> _Data provided_
· · · ·
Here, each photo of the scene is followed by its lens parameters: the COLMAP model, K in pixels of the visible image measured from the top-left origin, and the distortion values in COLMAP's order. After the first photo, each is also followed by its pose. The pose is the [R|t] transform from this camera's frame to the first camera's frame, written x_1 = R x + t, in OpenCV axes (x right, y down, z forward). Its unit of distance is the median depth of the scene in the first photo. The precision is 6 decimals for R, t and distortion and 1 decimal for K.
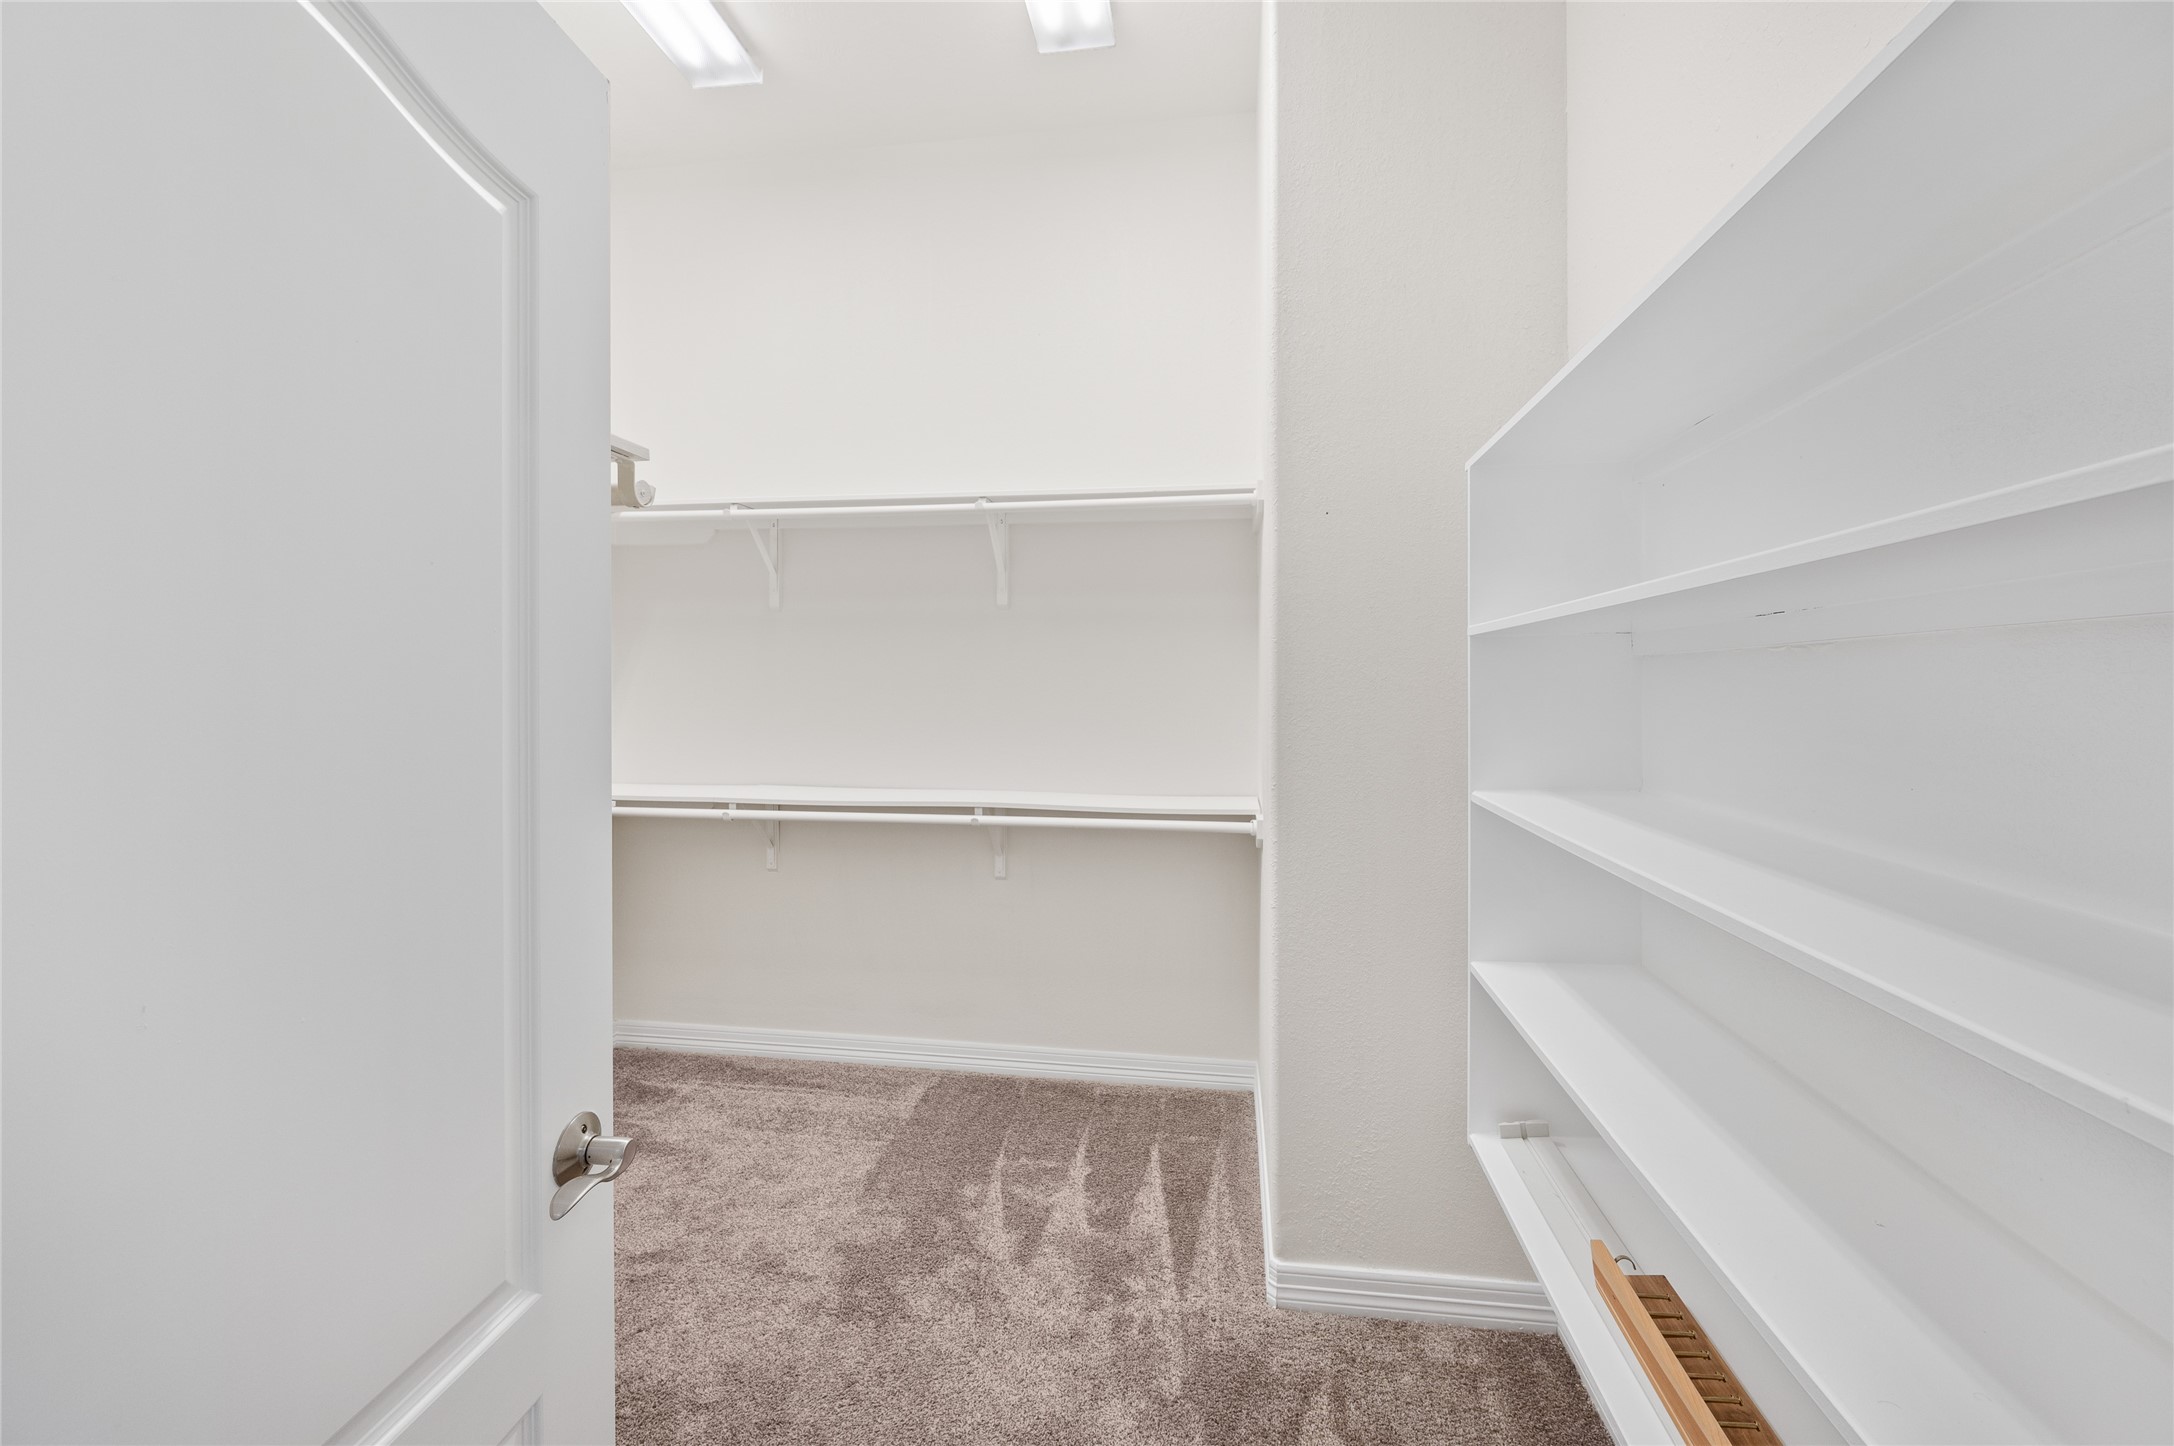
lens RADIAL K [[862.5, 0, 1094.3], [0, 862.5, 710.5], [0, 0, 1]] dist [0.000122, -0.000099]
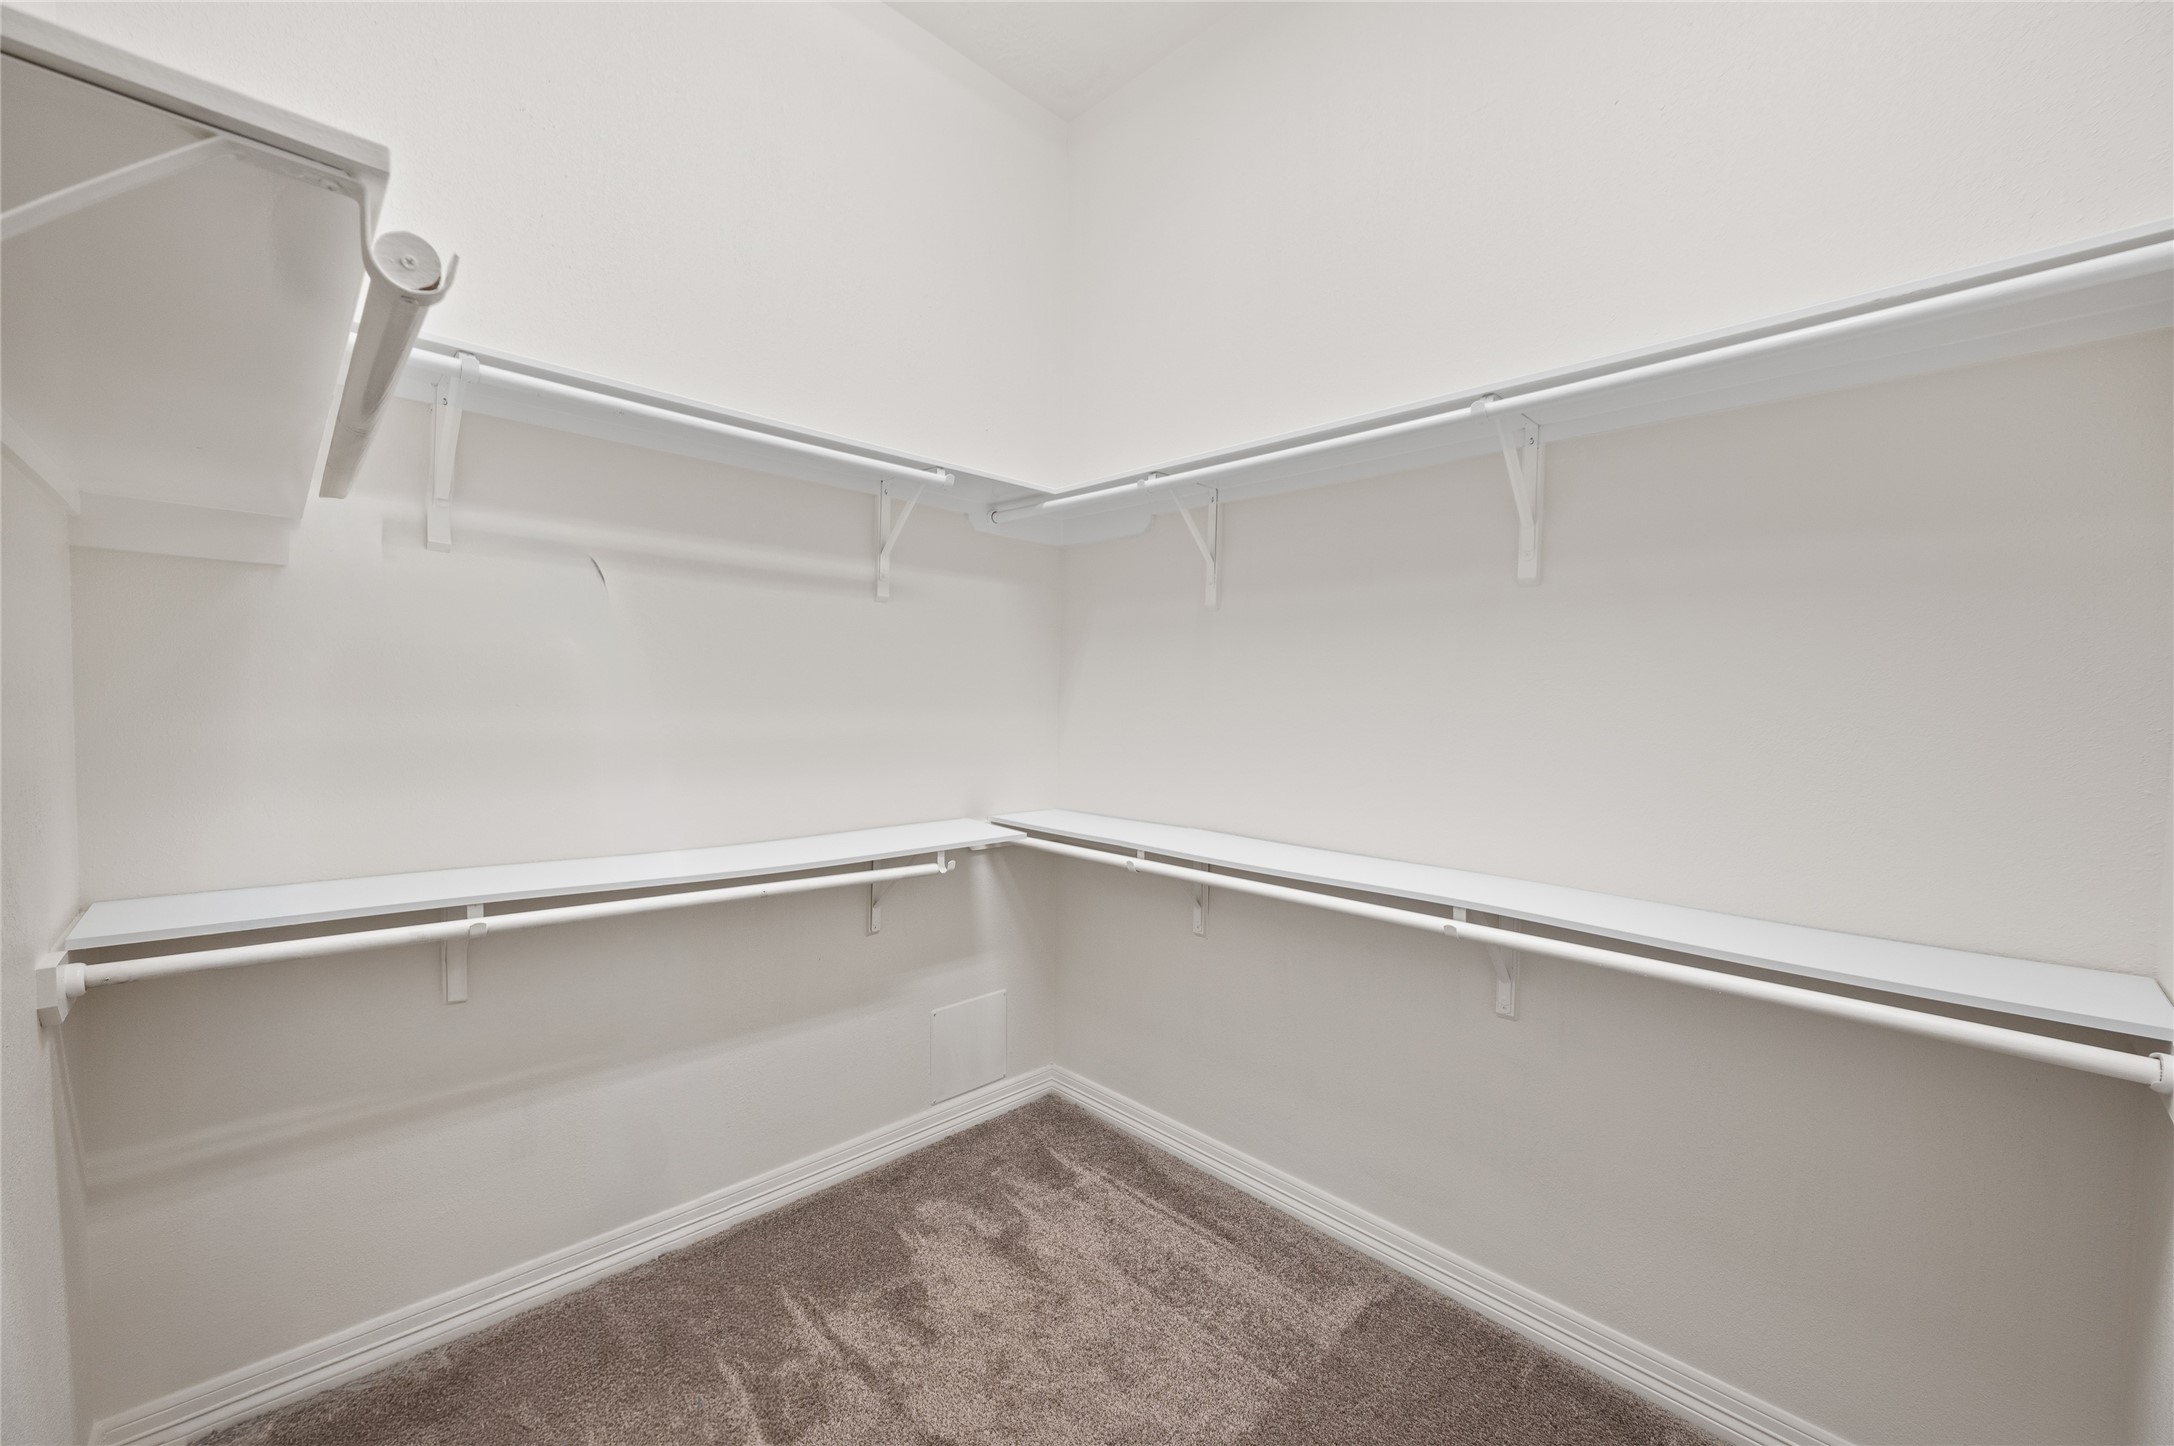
lens RADIAL K [[862.5, 0, 1080.5], [0, 862.5, 744.0], [0, 0, 1]] dist [0.000122, -0.000099]
pose [[0.798530, 0.043019, -0.600415, 0.013209], [-0.035383, 0.999073, 0.024525, -0.009481], [0.600914, 0.001661, 0.799312, 0.327536]]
· · · ·
> _About this exercise_
An exact repeat of all the data is required, pictures excluded.

> _Output of the exercise_
Here, each photo of the scene is followed by its lens parameters: the COLMAP model, K in pixels of the visible image measured from the top-left origin, and the distortion values in COLMAP's order. After the first photo, each is also followed by its pose. The pose is the [R|t] transform from this camera's frame to the first camera's frame, written x_1 = R x + t, in OpenCV axes (x right, y down, z forward). Its unit of distance is the median depth of the scene in the first photo. The precision is 6 decimals for R, t and distortion and 1 decimal for K.
lens RADIAL K [[862.5, 0, 1094.3], [0, 862.5, 710.5], [0, 0, 1]] dist [0.000122, -0.000099]
lens RADIAL K [[862.5, 0, 1080.5], [0, 862.5, 744.0], [0, 0, 1]] dist [0.000122, -0.000099]
pose [[0.798530, 0.043019, -0.600415, 0.013209], [-0.035383, 0.999073, 0.024525, -0.009481], [0.600914, 0.001661, 0.799312, 0.327536]]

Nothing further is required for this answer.